Multi-robot Cooperation Learning Based on Univariate Search Technique and Deep Deterministic Policy Gradient

Chuxi Xiao, Chenheng Zhang, Xian Guo

Published: 01 Jan 2022, Last Modified: 15 May 2025ACIRS 2022EveryoneRevisionsBibTeXCC BY-SA 4.0

Abstract: Directly applying the method of single-agent re-inforcement learning(SARL) to multi-agent tasks is difficult, because it is often hard to achieve good cooperation results. In this paper, a novel training framework(called Uni-DDPG) based on Univariate Search Technique and Deep Deterministic Policy Gradient(DDPG) is proposed which can learn the cooperation between two agents.

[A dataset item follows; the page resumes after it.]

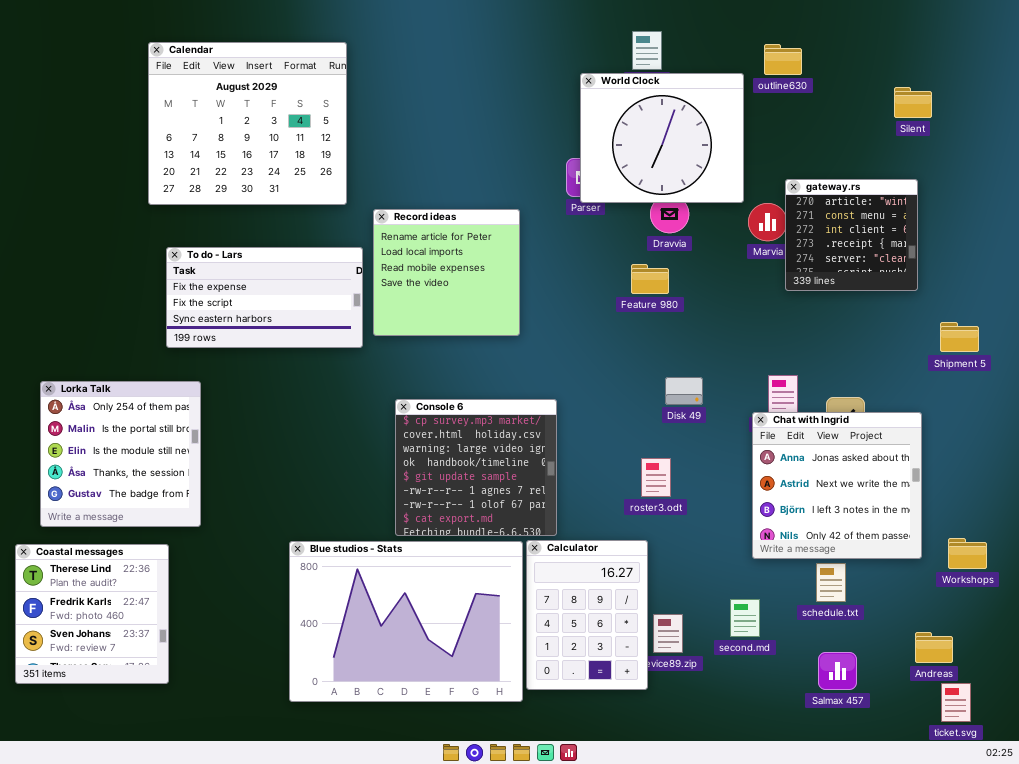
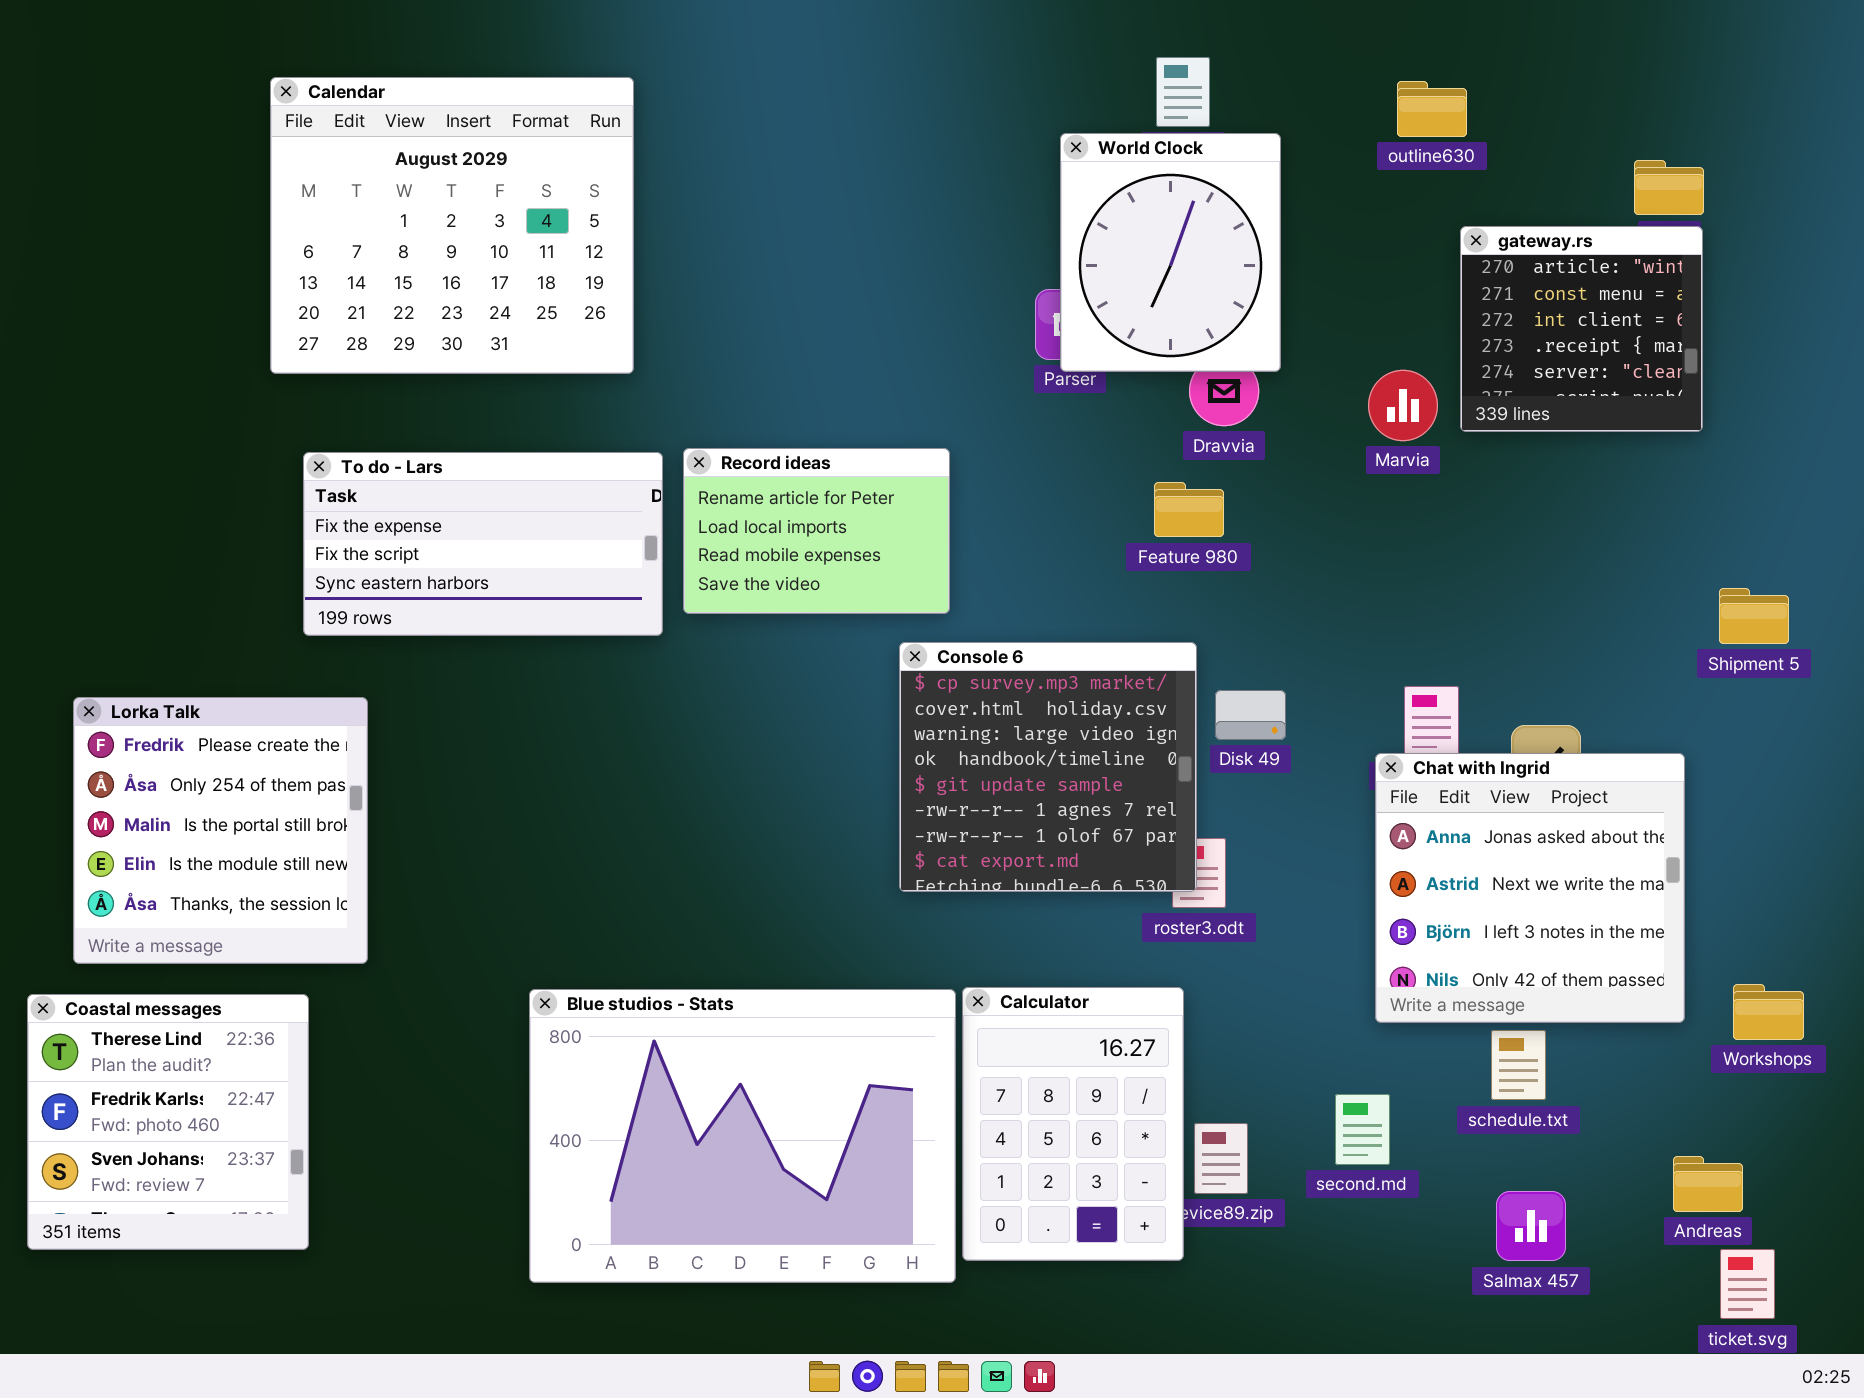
World Clock: [580,73,744,203] -> [1060,133,1281,372], resized
gateway.rs: [785,179,918,291] -> [1460,226,1703,432], moved
Record ideas: [373,209,520,336] -> [683,448,950,614], resized
Lorka Talk: [40,381,201,527] -> [73,697,368,964], scrolled up 1 row
Console 6: [395,399,557,536] -> [899,642,1197,892], moved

Specifically, the policy of one agent is fixed, and DDPG is used to learn the policy of the other agent, then the learned policy is fixed and the previously fixed policy is optimized with DDPG, so on and so on. In addition, in order to improve the robustness and efficiency of learning, Win-or-Learn-Fast method is adopted to update parameters. Finally, a two-robot cooperation task is built and the proposed method is utilized to learn the optimal policies. Results show that the two robots can learn cooperation with the proposed method which outperforms independent DDPG largely.